It’s clear we’re all fans of animation here and getting hyped for the latest movie is what we do. Not too long ago, I put together a list of the highs and lows of being in that state of “hype”. Only recently have I pondered about how hype is not always a good thing. A couple of movies have come along recently that have made me wary of getting myself too excited for an upcoming release.

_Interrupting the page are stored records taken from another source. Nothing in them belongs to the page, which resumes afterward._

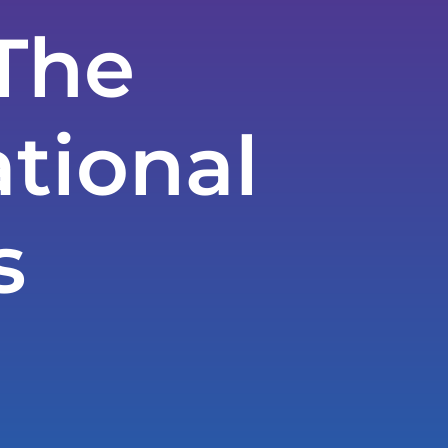
 The
tional
s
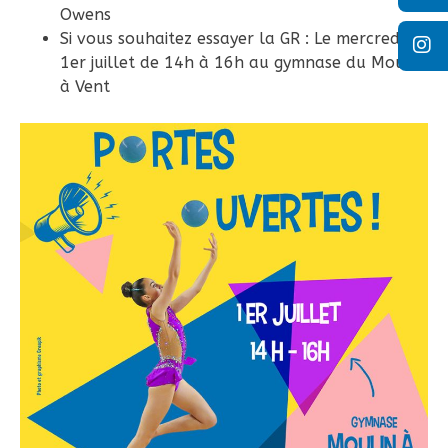
Owens
Si vous souhaitez essayer la GR : Le mercredi
1er juillet de 14h à 16h au gymnase du Moulin
à Vent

Firstly, I’d like to talk about Disney’s Zootopia. A big hit with fans and critics. A big hit with me. Honestly, I loved this movie. It was mature, thought-provoking and, more importantly, it had dimensional characters. When I watched the movie I had a great time. After I had seen the movie, I’d forgotten about it. This isn’t like me at all. Normally I would read trivia, check out fan-art, talk about it in detail to whoever would listen and read countless reviews. I did none of this. Eventually I started to nit-pick at it (thinking it had too many modern references like apps and product placement puns that I don’t like). Was I convincing myself that I didn’t like it? Why did I do this?
This will make more sense when I take you back three whole years ago. The first piece of concept art for Zootopia was released and it blew me away. Who was this fox? Are they really doing an anthropomorphic animal movie like Robin Hood? “Like” is the key word here. Robin Hood is one of my favorite Disney movies. I instantly compared it to the latter because it was the same studio. Fast forward to a couple of weeks before the movie’s release and I started to see merchandise pop up. I hastily treated myself to the art book (having previously been disappointed when The Art of How to Train Your Dragon sold out that I vowed to always pre-order “art of” books) and I even got myself a little Nick and Judy Tsum Tsum plush. What’s the harm in getting these things early, I thought? I was sure it was going to be one of my favorite movies of all time.
Yes, I did love it, but it wasn’t my favorite movie of all time. It was as close to perfect as an animated movie could get, and so to quote a classic break up line, it was a case of “it’s not you, it’s me”. I had set the movie up to a standard that it could never possibly achieve. It went further than that too. A feeling of “completion” happened after I had seen the movie. A movie I’d been waiting three years to see was suddenly over. I didn’t feel a real need to see it again so soon. My hype and anticipation of seeing this movie took away any surprising enjoyment I could have had.
So, maybe I went too far with Zootopia. Maybe it was the obsessive need to see it that was my downfall. So what happens when there’s an opposite effect? I had no expectation when it came to Kung Fu Panda 3. I wasn’t really too hyped for this movie (even though I loved the previous two) and I had even forgotten the day it was coming out (I know, amateur, right?). After I had watched it at the cinema I ended up falling in love with this movie. This is how it should be. The lack of expectation created enjoyment and entertainment that ‘snuck-up’ on me. I hadn’t put Po on a pedestal like I had with Nick Wilde.
One of the big problems with animation fandoms is that we put so much expectation on the studio. The Good Dinosaur is the perfect example of this. When reviews in the animation community circulated a lot of them had a similar opinion, “it was good but not Pixar good”. Is it fair to compare it to something like The Incredibles? It’s not a prequel or sequel. It’s not even the same director. It just comes from the same studio. Somehow watching The Good Dinosaur for the second time and knowing exactly what exception I should have allowed me to enjoy it so much more. I didn’t judge the movie by what I wanted, but purely as it was.
So what have I learned? I know I need to allow myself to enjoy the anticipation of an upcoming movie with as much hype as I like but – and here’s the tricky part – without setting any kind of expectations for it. In a world of early trailers, fandoms and franchises, it’s easy to get caught up in the hype of any animated movie. For me, trying to withhold expectation involves not comparing it to other movies before I’ve seen it, not judging it by the animation studio and, for me, not being too quick to buy that “art of” book until the movie itself has inspired me to get hold of it. After all, we’re supposed to take a little bit of the movie away with us, not bring too much to the movie.
How do you feel about the dangers of too much hype? Have you ever created expectations for an animated movie?